Поэзия

Московские поэты о времени, речи и насилии

14 февраля 2018 в 11:52
Московские поэты не уступают питерским ни в таланте, ни в дерзости, ни в остром чувстве текущего момента. «Афиша Daily» поговорила с тремя представителями московского литературного сообщества о том, как насилие, травмы и время влияют на формирование поэтической речи.

«Травматический опыт не меняет речь, он ее уничтожает»

Оксана Васякина

Поэт, управляющая книжным магазином «Порядок слов» в «Электротеатре Станиславский»

«Я родилась в рабочей семье в маленьком таежном городе. Моя мать двадцать пять лет проработала на заводе, отец был водителем. Последние пятнадцать лет своей жизни он работал дальнобойщиком — это очень похоже на миф, но это правда. В девяностые отец был замешан в каких-то криминальных делах, был таксистом, — наверное, продавал водку и наркотики. У меня сохранилось несколько фотографий, где вся его братва стоит на могиле застреленного друга. Его друзья постоянно умирали, а в нашу квартиру постоянно приходили «мусора», так он называл милиционеров. Мать была первой на деревне женщиной, я помню, что начальник милиции пытался за ней приударить. Так и жили.
- - -
### ЧТО СДЕЛАТЬ
• A. Перепечатайте без изменений кусок текста о московских поэтах: от места, где есть слова «14 февраля 2018», до слов «формирование поэтической речи.».
• B. Сколько лет мать Оксаны Васякиной проработала на заводе, если верить тексту о московских поэтах?

### ИСХОДНЫЕ ДАННЫЕ
- - -
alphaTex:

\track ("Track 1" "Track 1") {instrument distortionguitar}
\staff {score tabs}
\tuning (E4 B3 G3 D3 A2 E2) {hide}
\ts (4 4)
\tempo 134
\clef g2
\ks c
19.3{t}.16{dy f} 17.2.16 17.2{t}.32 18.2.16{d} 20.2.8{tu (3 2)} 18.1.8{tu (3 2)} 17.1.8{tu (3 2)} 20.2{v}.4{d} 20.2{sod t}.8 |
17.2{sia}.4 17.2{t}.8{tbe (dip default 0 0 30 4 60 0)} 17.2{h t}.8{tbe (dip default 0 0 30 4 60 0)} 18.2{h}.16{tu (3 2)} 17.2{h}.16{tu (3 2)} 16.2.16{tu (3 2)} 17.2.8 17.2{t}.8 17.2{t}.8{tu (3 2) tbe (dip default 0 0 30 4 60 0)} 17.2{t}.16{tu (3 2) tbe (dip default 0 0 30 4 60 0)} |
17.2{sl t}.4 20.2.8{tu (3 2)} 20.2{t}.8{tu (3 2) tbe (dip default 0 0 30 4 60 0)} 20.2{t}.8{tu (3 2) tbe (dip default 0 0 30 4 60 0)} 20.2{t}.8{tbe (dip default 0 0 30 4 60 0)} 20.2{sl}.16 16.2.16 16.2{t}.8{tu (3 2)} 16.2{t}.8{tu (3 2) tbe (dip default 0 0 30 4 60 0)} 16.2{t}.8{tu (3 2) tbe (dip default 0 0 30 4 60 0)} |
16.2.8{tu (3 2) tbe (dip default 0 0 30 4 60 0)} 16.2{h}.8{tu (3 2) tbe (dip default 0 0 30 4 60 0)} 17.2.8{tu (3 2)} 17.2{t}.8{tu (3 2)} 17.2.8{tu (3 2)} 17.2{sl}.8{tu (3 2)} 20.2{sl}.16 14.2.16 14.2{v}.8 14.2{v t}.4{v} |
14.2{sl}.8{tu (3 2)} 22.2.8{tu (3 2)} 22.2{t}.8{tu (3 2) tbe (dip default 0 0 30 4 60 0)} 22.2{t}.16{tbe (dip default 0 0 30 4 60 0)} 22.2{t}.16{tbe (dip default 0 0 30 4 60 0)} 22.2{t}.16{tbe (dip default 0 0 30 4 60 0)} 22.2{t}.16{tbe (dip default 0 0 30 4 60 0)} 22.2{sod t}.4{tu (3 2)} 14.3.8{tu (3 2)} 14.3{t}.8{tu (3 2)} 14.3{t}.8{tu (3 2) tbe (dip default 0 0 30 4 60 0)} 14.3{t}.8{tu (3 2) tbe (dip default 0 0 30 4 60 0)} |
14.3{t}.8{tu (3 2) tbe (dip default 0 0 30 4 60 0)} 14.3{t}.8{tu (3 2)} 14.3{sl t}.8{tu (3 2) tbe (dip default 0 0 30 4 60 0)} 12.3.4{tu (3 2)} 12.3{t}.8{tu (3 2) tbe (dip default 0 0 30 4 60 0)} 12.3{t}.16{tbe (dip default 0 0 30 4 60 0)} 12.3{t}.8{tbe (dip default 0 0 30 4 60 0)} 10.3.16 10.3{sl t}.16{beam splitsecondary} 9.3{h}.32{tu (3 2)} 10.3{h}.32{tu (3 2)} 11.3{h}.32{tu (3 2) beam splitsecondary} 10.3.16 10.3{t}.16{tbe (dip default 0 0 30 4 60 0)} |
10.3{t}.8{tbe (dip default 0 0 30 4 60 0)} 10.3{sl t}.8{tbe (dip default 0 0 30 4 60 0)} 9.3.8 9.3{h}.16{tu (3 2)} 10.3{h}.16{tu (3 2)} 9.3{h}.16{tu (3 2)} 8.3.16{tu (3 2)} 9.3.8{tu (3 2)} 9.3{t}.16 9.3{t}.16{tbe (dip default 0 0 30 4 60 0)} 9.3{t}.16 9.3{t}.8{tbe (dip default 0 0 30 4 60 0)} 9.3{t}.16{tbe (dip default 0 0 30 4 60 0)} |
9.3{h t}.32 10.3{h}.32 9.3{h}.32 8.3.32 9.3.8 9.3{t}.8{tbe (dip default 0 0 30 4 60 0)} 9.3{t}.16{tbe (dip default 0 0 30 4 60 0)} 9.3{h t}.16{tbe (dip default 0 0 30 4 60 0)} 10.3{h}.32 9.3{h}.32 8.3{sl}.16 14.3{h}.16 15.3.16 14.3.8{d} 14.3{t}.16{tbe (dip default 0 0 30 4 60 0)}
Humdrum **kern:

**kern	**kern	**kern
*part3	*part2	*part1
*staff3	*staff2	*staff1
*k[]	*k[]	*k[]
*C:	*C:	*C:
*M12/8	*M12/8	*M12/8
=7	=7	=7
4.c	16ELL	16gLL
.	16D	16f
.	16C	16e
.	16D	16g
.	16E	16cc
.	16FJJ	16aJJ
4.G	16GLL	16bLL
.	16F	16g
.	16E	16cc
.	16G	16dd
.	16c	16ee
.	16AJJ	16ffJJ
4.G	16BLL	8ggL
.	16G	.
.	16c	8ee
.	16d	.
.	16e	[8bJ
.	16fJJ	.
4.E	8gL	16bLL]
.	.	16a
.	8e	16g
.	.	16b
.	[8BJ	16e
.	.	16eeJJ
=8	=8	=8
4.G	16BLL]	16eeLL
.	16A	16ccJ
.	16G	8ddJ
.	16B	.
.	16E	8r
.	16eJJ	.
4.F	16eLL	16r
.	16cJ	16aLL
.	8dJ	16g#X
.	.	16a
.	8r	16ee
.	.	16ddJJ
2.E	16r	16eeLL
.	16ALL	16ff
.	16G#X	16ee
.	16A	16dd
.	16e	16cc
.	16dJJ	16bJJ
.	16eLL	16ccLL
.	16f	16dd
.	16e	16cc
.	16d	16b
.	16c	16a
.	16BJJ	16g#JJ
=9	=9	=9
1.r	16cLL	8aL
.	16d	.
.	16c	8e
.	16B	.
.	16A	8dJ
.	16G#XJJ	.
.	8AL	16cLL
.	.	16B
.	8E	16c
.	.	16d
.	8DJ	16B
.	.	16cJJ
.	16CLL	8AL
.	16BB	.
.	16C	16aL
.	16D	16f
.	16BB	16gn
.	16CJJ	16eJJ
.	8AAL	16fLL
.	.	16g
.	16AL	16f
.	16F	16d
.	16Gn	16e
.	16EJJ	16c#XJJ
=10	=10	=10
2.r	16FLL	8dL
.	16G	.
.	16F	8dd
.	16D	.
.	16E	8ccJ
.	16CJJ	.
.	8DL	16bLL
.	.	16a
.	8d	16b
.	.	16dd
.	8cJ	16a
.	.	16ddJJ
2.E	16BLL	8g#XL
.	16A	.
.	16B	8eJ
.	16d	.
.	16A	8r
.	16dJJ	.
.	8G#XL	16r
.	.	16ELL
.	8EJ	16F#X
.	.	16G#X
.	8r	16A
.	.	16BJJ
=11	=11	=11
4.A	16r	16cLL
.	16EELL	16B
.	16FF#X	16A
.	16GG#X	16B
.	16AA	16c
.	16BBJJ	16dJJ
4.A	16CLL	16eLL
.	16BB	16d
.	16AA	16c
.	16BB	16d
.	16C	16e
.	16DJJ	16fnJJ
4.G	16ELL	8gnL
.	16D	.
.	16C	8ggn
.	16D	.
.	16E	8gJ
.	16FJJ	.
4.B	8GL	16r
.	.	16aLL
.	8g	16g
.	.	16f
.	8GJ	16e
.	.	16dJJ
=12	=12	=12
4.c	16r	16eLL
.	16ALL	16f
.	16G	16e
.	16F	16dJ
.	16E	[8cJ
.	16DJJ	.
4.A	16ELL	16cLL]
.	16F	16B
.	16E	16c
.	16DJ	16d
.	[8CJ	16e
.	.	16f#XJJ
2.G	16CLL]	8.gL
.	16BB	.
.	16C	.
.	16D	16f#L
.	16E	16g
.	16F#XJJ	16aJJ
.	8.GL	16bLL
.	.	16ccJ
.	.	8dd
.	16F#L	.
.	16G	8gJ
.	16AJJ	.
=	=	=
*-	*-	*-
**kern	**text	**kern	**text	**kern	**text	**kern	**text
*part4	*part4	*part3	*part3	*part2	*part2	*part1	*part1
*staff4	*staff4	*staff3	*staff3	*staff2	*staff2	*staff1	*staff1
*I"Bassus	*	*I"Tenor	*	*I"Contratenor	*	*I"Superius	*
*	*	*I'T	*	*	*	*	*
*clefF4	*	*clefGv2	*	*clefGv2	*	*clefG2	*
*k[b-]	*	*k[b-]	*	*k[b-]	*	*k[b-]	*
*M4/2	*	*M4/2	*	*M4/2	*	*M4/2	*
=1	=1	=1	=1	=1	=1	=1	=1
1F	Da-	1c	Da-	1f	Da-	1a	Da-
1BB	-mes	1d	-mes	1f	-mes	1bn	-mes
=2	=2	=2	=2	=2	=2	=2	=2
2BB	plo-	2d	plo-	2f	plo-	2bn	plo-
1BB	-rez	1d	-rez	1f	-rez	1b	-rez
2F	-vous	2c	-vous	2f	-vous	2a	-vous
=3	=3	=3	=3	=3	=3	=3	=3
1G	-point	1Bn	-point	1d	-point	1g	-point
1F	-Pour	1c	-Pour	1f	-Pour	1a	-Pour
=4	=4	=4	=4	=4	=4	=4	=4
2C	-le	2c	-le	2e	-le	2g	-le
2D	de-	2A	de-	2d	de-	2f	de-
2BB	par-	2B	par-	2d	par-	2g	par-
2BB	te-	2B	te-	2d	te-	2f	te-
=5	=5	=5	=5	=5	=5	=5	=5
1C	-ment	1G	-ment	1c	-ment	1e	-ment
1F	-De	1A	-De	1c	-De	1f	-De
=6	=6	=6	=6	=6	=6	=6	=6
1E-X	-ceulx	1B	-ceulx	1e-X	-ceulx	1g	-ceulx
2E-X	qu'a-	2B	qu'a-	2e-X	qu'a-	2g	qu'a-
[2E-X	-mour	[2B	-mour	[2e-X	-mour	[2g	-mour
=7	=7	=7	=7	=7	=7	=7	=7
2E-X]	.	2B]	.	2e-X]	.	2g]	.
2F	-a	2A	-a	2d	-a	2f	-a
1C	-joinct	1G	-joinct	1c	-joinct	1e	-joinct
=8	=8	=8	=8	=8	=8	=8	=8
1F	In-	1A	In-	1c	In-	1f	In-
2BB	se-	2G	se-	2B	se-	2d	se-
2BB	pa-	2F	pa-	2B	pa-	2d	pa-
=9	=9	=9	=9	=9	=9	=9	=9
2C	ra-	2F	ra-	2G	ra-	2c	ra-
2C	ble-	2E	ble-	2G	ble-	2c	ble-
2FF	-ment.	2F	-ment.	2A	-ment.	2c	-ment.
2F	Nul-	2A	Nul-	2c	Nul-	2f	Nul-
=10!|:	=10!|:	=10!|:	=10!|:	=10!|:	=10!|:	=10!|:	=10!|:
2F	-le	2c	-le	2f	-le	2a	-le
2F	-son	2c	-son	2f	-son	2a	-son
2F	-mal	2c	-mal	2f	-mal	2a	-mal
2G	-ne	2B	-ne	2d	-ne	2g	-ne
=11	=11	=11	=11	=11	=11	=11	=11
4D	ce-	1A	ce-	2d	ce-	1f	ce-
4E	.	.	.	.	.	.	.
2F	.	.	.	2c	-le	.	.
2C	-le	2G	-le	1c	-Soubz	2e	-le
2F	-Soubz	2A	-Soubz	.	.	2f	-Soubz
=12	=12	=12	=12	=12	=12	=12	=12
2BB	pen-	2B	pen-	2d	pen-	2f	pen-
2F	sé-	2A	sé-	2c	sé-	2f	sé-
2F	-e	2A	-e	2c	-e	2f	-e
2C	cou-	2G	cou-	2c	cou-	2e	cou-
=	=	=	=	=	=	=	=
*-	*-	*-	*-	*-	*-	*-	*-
- - -
### ОТВЕТЫ
• A.
14 февраля 2018 в 11:52
Московские поэты не уступают питерским ни в таланте, ни в дерзости, ни в остром чувстве текущего момента. «Афиша Daily» поговорила с тремя представителями московского литературного сообщества о том, как насилие, травмы и время влияют на формирование поэтической речи.

• B. Двадцать пять лет.